Ironbridge Power Station had its own steam locomotives, two of which are preserved. Lewisham, from Allscott sugar factory, also escaped the scrap man. The army depot at Donnington, Telford, had its own internal railway system. Although no longer using locomotives, its rail connection, lifted in 1989, was reopened twenty years later to serve the depot and a general freight terminal nearby.
Shrewsbury was a significant builder of industrial locomotives. Sentinel’s economical little vertical-boilered machines were turned out until 1958, then, taken over by Rolls-Royce, the business made a very successful transition to diesel power. Later sold as Rolls-Royce locomotives, Shrewsburybuilt diesel shunting locomotives were widely used in industry.

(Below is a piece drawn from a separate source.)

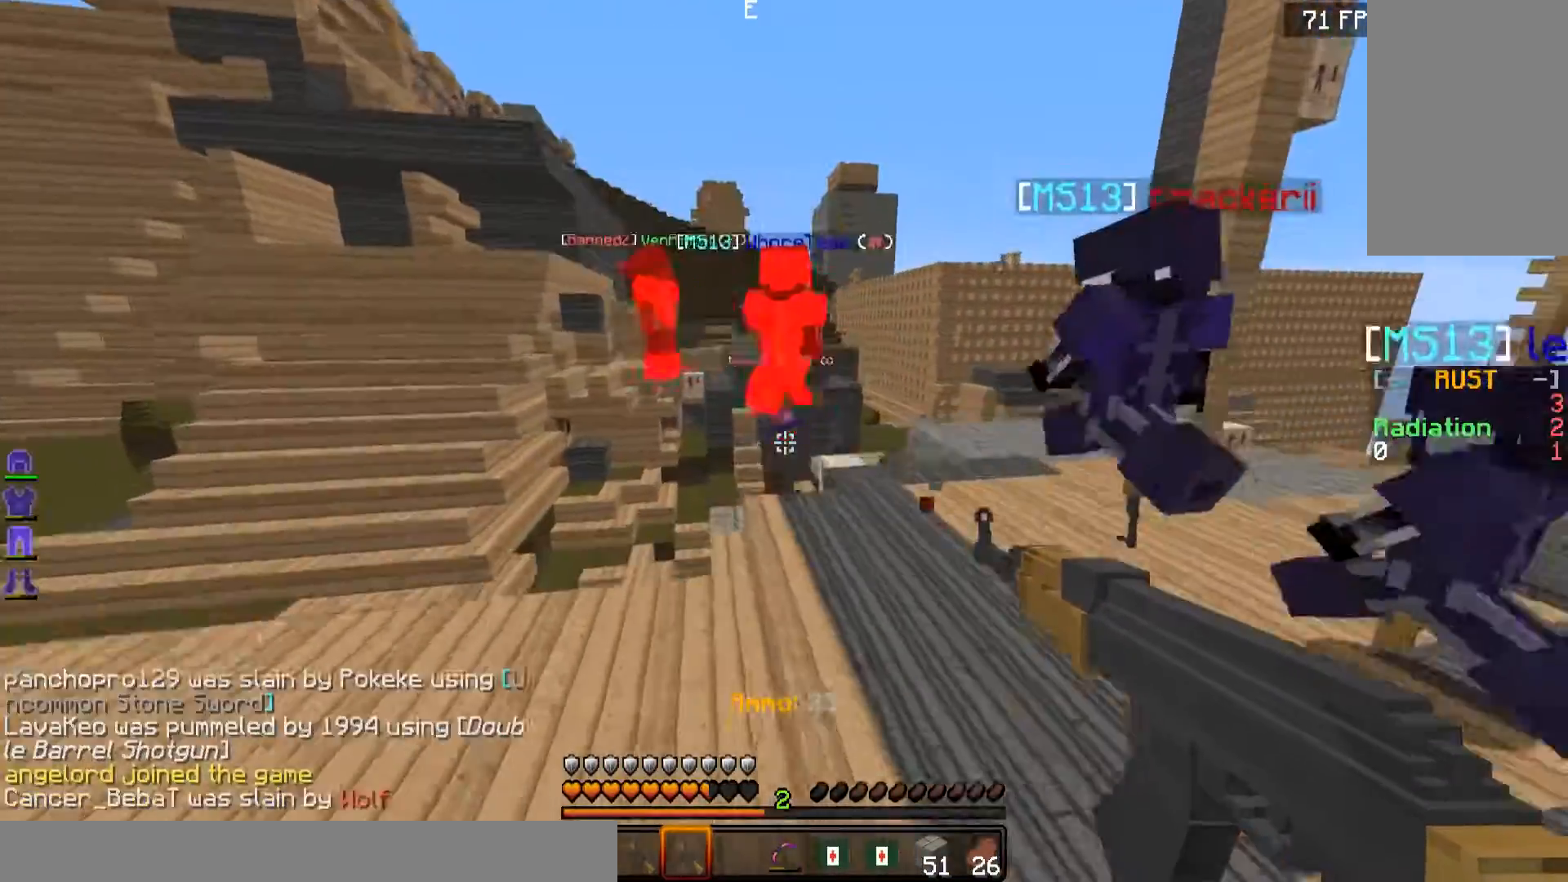
{"keys": ["a", "w"], "mouse": ["right"], "events": [[167, "a", "down"]]}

The subject of railways in Shropshire is both broad and deep. The topics within each chapter would themselves be worth a substantial book, many of which have been published, and many topics have been tackled more than once. This book cannot hope to encompass the depth of those works, but in exploring the breadth of the subject, will perhaps encourage the reader to further study of those areas that particularly catch the imagination – for a good imagination is a valuable asset where much of the county’s railway interest is concerned. Much has gone, and redevelopment has in some cases removed all traces of what was once there, especially within the bounds of Telford.* The appended bibliography may provide a useful starting point for further reading.
* The Borough of Telford and Wrekin is a unitary authority, historically and geographically located within Shropshire.
CHAPTER 1
The Pre-Railway Age
Earliest Times
Mining for coal in East Shropshire can be traced back at least as far as the thirteenth century, possibly to Roman times. The numerous bell pits and adits were already a feature of the area when the first tentative steps to railway construction were taken. In 1605, a wooden railway carrying coal from Broseley, via Birch Batch* to the River Severn at the Calcutts, was the subject of a dispute between James Clifford, lord of the manor, and his tenants Messrs Wilcox and Wells, who had built the line.
It is not certain when, exactly, the line was constructed. In 1604, the Wollaton Wagonway opened in Nottinghamshire, to carry coal from mines at Strelley to Wollaton, mostly for onwards movement by road to the River Trent. The Wollaton line is generally regarded as the first overland true railway in the world (more primitive wagonways in mines used plain wheels on boards, with pins and slots for guidance). Recently, there have been suggestions that the Broseley line may already have been in existence when the Nottinghamshire line opened – might Shropshire be the home of the world’s first railway?
Without further documentary evidence, that claim may have to remain unfounded. Huntingdon Beaumont, who built the Wollaton line, went on to develop primitive railways in Northumberland, where a horse would haul a single large chaldron wagon. The practice that developed in Shropshire was to haul several small wagons, coupled together – if not the first railway, then perhaps the first trains.